Domingo, 15 de octubre de 2006 | Hoy
PáGINA 3 › CINE
Por Eduardo Mignogna
A los catorce años empecé a trabajar como pinche en un estudio de abogados. Me sirvió para desechar la idea de seguir Derecho. A los quince vendía vaqueros y ropa a domicilio con un amigo, pero me costaba mucho porque era demasiado tímido. A los veinte fui cajero de una compañía de venta de neumáticos en la Boca, hasta que, aburrido, decidí irme a Europa para ver qué pasaba. Llegué a España en 1964 y conseguí trabajo en una agencia de informes comerciales, una entidad a la que se recurre para saber la solvencia de alguien antes de otorgarle un crédito. Pero en aquella época de pleno auge del franquismo se utilizaba como formato para el espionaje legal, para investigar, entre otras cosas, los antecedentes de los capitales que llegaban de Cuba, de manos de los gusanillos que se rajaban de la isla y se instalaban con sus fortunas en Madrid. Trabajé un año haciendo informes que debía completar yendo casa por casa, donde me maltrataban sistemáticamente, como haría cualquiera ante la figura de semejante hurgador siniestro. Entonces, como era el único trabajo que había conseguido y no lo podía dejar, me di cuenta de que lo que había que hacer era inventar. Pasaba por la casa donde vivía el sujeto que tenía que investigar, trataba de verlo un par de veces y me sentaba en un café a escribir el informe que me dictaba mi propia fantasía según el aspecto exterior del investigado. Nunca me dijeron nada, pero siempre creí que uno de los jefes secretamente sospechaba de la veracidad de los datos que yo entregaba.
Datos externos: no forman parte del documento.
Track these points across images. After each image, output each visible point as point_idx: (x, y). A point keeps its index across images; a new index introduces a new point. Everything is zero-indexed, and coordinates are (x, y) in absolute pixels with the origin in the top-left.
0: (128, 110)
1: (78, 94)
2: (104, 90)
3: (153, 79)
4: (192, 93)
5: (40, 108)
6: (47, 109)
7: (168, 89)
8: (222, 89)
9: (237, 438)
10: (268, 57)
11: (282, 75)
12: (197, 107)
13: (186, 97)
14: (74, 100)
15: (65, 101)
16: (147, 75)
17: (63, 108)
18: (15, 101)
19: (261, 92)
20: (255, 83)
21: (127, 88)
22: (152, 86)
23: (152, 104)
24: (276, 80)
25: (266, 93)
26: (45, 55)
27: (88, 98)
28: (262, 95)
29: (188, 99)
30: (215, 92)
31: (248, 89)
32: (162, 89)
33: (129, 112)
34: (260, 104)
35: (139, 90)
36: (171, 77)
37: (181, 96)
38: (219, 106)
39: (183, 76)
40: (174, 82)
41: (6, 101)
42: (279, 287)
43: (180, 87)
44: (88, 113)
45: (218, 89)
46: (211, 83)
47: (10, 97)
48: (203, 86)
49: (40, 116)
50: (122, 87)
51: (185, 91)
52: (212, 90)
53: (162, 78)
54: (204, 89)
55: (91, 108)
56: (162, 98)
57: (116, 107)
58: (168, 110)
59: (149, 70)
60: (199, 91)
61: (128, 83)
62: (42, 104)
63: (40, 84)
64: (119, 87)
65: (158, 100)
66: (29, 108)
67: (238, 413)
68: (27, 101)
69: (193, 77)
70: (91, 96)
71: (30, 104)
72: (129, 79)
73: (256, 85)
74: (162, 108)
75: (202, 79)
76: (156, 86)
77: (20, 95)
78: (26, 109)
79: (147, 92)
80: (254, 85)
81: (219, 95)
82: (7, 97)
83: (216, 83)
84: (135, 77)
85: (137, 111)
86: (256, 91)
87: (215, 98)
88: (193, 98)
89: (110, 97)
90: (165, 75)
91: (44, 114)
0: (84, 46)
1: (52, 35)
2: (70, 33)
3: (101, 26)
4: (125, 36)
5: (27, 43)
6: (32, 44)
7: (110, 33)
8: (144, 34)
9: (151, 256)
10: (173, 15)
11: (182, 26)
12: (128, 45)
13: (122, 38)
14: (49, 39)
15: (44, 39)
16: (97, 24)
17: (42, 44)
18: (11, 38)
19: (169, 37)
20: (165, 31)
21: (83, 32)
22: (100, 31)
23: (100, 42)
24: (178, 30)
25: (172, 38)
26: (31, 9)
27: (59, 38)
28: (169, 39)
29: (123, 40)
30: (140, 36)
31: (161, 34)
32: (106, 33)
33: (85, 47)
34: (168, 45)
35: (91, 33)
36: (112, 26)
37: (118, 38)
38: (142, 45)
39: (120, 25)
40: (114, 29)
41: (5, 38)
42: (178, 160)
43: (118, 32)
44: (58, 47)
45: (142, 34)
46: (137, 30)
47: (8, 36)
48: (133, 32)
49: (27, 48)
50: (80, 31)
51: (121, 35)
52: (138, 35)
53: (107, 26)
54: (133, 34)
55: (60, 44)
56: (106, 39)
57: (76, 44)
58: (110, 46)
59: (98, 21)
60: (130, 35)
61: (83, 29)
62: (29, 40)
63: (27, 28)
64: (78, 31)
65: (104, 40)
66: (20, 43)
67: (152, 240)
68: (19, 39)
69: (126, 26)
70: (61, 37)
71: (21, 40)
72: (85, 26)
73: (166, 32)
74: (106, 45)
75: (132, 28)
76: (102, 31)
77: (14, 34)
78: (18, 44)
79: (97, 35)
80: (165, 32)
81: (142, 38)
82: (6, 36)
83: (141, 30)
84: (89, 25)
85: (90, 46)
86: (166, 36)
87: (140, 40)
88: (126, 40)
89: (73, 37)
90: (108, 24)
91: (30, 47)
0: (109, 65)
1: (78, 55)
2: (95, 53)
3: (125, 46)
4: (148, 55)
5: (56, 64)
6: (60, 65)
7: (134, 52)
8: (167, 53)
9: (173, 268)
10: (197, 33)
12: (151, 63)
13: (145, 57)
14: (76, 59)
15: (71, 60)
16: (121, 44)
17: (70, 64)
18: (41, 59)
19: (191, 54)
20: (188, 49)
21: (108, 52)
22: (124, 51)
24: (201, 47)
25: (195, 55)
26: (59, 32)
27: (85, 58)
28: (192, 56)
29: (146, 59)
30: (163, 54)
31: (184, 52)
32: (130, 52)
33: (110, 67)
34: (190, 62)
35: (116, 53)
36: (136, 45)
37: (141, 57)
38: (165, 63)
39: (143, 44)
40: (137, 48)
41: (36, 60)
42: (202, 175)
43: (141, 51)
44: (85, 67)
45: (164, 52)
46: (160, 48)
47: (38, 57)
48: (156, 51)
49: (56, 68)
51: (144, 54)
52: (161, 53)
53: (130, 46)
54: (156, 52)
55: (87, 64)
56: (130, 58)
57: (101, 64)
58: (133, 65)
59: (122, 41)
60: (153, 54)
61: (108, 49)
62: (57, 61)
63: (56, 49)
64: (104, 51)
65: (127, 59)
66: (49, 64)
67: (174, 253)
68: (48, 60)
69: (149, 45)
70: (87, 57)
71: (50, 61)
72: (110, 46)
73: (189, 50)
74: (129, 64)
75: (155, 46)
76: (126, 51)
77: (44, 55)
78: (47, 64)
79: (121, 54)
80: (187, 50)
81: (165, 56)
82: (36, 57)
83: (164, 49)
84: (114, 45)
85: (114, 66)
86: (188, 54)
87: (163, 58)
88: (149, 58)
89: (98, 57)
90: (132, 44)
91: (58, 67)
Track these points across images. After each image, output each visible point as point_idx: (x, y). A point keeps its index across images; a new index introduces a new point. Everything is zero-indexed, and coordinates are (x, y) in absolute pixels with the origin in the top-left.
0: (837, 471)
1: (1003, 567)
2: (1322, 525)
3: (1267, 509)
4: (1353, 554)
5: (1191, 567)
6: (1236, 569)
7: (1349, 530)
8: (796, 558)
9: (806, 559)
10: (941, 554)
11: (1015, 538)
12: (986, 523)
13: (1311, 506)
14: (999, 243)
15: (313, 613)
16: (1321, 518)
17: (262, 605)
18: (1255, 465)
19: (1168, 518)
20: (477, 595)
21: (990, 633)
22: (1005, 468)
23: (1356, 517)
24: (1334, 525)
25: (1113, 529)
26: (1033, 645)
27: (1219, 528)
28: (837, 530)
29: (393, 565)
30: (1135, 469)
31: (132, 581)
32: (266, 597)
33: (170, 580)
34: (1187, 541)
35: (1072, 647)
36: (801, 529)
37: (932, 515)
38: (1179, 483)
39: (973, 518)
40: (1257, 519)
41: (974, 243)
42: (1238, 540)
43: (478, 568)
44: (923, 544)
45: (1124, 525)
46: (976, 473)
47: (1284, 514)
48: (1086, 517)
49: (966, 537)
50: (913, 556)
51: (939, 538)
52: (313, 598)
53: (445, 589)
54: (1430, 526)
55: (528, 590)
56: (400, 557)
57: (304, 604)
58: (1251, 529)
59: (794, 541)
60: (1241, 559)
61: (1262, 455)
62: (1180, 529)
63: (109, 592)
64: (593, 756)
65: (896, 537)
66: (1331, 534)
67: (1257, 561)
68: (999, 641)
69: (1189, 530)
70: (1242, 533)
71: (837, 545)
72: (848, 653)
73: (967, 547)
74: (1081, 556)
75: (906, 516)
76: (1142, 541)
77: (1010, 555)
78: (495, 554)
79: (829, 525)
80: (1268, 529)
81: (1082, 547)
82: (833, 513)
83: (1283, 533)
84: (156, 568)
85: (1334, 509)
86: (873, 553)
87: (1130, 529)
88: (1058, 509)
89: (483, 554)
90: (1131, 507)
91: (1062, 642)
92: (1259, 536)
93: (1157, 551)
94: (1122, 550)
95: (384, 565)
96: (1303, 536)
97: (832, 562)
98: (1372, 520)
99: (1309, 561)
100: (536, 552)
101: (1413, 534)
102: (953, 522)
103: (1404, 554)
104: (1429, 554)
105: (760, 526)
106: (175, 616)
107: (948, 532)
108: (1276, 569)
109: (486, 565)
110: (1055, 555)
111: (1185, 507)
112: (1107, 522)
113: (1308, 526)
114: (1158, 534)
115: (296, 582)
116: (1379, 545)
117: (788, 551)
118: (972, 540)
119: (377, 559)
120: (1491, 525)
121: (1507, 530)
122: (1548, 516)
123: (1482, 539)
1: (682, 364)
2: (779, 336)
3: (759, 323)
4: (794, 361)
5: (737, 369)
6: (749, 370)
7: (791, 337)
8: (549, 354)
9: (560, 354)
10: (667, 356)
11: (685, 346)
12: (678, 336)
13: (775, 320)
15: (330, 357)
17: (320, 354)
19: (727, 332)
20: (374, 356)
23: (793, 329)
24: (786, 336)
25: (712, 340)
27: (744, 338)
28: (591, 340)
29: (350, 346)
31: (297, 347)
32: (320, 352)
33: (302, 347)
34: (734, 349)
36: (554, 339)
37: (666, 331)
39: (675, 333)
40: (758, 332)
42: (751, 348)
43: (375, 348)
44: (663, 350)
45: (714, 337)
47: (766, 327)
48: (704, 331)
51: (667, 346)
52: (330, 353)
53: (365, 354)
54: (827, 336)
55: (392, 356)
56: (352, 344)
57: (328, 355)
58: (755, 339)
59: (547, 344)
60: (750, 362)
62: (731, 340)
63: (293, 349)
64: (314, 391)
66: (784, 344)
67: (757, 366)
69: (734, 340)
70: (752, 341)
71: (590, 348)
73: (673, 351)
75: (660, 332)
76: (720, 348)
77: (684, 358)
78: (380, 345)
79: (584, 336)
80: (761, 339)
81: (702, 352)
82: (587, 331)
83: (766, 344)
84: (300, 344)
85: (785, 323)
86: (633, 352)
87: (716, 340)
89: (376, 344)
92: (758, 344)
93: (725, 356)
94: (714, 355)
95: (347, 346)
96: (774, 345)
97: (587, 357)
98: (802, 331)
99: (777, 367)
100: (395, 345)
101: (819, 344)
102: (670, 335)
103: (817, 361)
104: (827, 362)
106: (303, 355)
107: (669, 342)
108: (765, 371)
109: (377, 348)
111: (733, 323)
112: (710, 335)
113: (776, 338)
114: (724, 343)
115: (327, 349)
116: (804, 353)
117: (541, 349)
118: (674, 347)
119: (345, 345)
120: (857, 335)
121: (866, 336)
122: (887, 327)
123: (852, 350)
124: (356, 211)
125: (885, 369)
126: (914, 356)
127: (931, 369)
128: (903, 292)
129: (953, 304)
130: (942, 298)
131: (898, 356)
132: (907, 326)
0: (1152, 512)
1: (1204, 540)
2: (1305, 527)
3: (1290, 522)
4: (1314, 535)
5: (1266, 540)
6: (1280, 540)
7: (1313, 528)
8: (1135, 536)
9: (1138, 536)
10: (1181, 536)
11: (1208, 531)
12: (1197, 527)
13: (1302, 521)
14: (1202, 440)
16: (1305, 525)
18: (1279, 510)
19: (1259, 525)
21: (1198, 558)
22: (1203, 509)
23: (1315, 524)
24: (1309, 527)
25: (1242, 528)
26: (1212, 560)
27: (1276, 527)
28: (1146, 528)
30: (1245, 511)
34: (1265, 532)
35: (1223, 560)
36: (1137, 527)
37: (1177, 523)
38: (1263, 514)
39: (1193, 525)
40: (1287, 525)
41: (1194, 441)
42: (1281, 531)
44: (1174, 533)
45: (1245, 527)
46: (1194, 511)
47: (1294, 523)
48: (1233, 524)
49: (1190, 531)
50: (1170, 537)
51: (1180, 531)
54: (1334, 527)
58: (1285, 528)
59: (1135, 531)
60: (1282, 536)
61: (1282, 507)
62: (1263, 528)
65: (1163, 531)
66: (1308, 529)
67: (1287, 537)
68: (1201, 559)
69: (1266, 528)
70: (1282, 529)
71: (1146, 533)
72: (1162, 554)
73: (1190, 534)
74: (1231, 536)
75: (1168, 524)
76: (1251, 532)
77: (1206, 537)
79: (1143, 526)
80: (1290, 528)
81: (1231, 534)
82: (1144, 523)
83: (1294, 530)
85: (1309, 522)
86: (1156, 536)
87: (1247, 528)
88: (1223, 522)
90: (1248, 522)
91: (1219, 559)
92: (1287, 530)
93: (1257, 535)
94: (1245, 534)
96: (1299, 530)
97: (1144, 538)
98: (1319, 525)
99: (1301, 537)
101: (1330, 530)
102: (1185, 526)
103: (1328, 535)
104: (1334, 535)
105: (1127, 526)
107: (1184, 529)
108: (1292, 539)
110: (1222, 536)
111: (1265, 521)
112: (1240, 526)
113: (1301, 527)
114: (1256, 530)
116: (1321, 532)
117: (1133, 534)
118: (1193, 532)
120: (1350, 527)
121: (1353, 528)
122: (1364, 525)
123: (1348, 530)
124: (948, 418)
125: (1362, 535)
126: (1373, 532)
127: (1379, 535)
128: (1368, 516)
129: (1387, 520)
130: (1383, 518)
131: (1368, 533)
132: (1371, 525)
Cuando hablo con mis hijos, cuando les describo nuestros sueños de juventud, nuestras luchas, lo único que percibo es incomprensión. Me cuesta mucho tratar de explicarles el mosaico que nosotros sufrimos y gozamos en los años ’70, ante una devastación ideológica como la que hay ahora. No tienen puntos de referencia, y por delante, sólo tienen el vacío. Mi argumento lo único que hace es poner todo en negro sobre blanco.
No sé si hice bien en elegir la carrera cinematográfica. No sé si nací para dirigir. Pero tengo claro que nací para narrar. Eso no me lo puede quitar nadie. Es como el miedo. Narrar voy a narrar siempre porque es casi una actitud desesperada. Lo que pasa es que en este momento creo que se ha roto un código de entendimiento porque ya quedan pocos que entiendan que la cultura de un pueblo es lo que demuestra su capacidad de soñar. Y un pueblo que no sueña está enfermo.
Hacer cine en Argentina es un vicio y una pasión, un trabajo, un empecinamiento, un juego delicioso, el pretexto para conocer personas y
ciudades, probar comidas y vinos.
Siempre he repetido que a filmar se aprende filmando y me parece que no es cierto. O es cierto, pero importa poco. Lo que cuenta es encontrar una maldita frase honesta, como diría Hemingway.
En televisión no es posible lograr la responsabilidad y el afecto de la firma estampada en el producto. Yo participo incluso en la edición y me quedo al pie hasta el final del parto. Hasta que la obra está completa, musicalizada, doblada, hasta que se ve la primera copia. Todo este largo proceso se puede resumir en una anécdota: a Onetti, un periodista de la televisión española le preguntó cómo hacía él para escribir, y en la pregunta estaban encerradas todas las posibles respuestas. La pregunta duraba como cinco minutos. Y Onetti le contestó: “Vea, si hay ternura, sale”.
Me gustaría que me recuerden por alguna secuencia de El Faro o de Sol de Otoño, o de una miniserie sobre el escritor Horacio Quiroga... pero en realidad por Las reglas del juego, Fanny y Alexander o Amarcord, que son como mías.
El director y escritor Eduardo Mignogna murió la semana pasada a los 66 años. Las declaraciones de esta sección están tomadas de diversas entrevistas a medios gráficos.